WRITTEN INSTRUCTION 1:
In the post on the hdfs filesystem error, which sudo flag replaced -s to fix the deployment?
WRITTEN INSTRUCTION 2:
Carry on writing the post on the hdfs filesystem error from the point where it stops.

PAGE EXTRACT:
Re: No filesystem found for scheme hdfs - with the FlinkRunner

Posted by Juan Carlos Garcia <jc...@gmail.com>.

Just for everyone to know we figure it out, it was an environment problem.

In our case we have our cluster in a network that is not accessible
directly, so to deploy we need to uses Jenkins  with some slaves that have
access to that network.

During deployment in the *main* method of the class we execute
*FileSystems.**setDefaultPipelineOptions(_**options);* which trigger
the *HadoopFileSystemOptionsRegistrar
*via the ServiceLoader mechanism and this access the environment
variable *HADOOP_CONF_DIR
*in order to correctly register the Filesystem.

SO, its very important that the machine you are using for deployment have
that Environment variable set as well (not only the worker where the
pipeline will run).

In our case the variable was set on the .bashrc of the user used for
deployment, but here is the catch.

We were using "sudo -u DEPLOYMENT_USER *-s* /var/lib/flink/bin/flink run -d
.........", but the flag *-s *do not execute the user .bashrc
(.bash_profile), hence we have failures at runtime. The fix was just
replacing *-s *flag with *-i *to make sure the environment variable is
present when the command to run works.

SUPPLIED DATA:
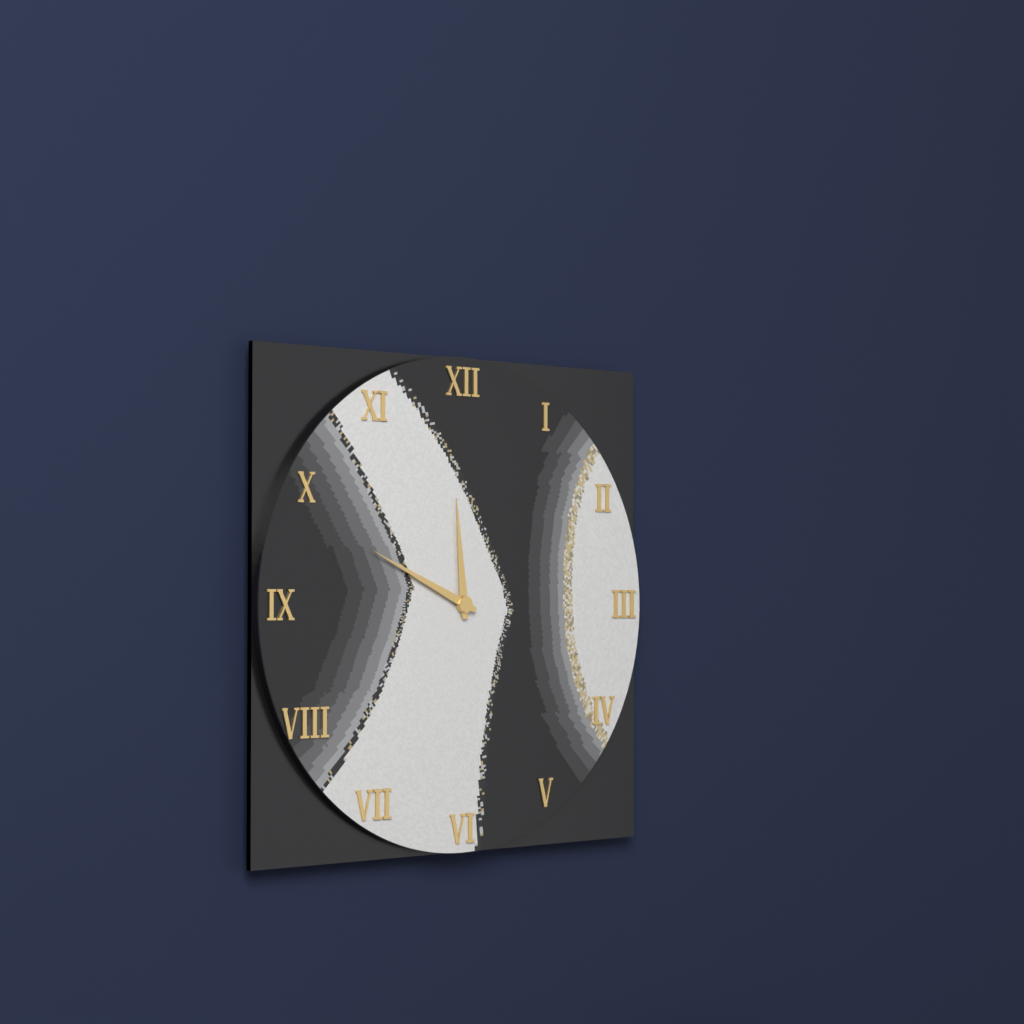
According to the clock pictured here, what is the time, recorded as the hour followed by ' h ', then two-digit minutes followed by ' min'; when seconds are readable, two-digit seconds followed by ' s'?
11 h 49 min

TASK ANSWER 1:
The -i flag.

TASK ANSWER 2:
Thanks


On Fri, Oct 26, 2018 at 1:52 PM Juan Carlos Garcia <jc...@gmail.com>
wrote:

> Hi Tim,
>
> I am using FileIO directly with the AvroIO.sink(...), however having
> experienced BEAM-2277 with the SparkRunner few months ago, i got the
> feeling this is something different (maybe some dependency
> mismatch/missing).
>
> Thanks
>
> On Fri, Oct 26, 2018 at 1:33 PM Tim Robertson <ti...@gmail.com>
> wrote:
>
>> Hi Juan
>>
>> This sounds reminiscent of
>> https://issues.apache.org/jira/browse/BEAM-2277 which we believed fixed
>> in 2.7.0.
>> What IO are you using to write your files and can you paste a snippet of
>> your code please?
>>
>> On BEAM-2277 I posted a workaround for AvroIO (it might help you find a
>> workaround too):
>>
>>  transform.apply("Write",
>>         AvroIO.writeGenericRecords(schema)
>>             .to(FileSystems.matchNewResource(options.getTarget(),true))
>>             // BEAM-2277 workaround            .withTempDirectory(FileSystems.matchNewResource("hdfs://ha-nn/tmp/beam-avro", true)));
>>
>>
>> Thanks
>> Tim
>>
>>
>> On Fri, Oct 26, 2018 at 11:47 AM Juan Carlos Garcia <jc...@gmail.com>
>> wrote:
>>
>>> Hi Folks,
>>>
>>> I have a strange situation while running beam 2.7.0 with the
>>> FlinkRunner, my setup consist of a HA Flink cluster (1.5.4) writing to HDFS
>>> its checkpoint. Flink is able to correctly writes its checkpoint /
>>> savepoint to HDFS without any problems.
>>>
>>> However, my pipeline has to write to HDFS as well, but fails with
>>> "Caused by: java.lang.IllegalArgumentException: No filesystem found for
>>> scheme hdfs"
>>> (stacktrace at the bottom)
>>>
>>> In the host where the pipeline is running:
>>> 1. The environment variable HADOOP_CONF_DIR is set.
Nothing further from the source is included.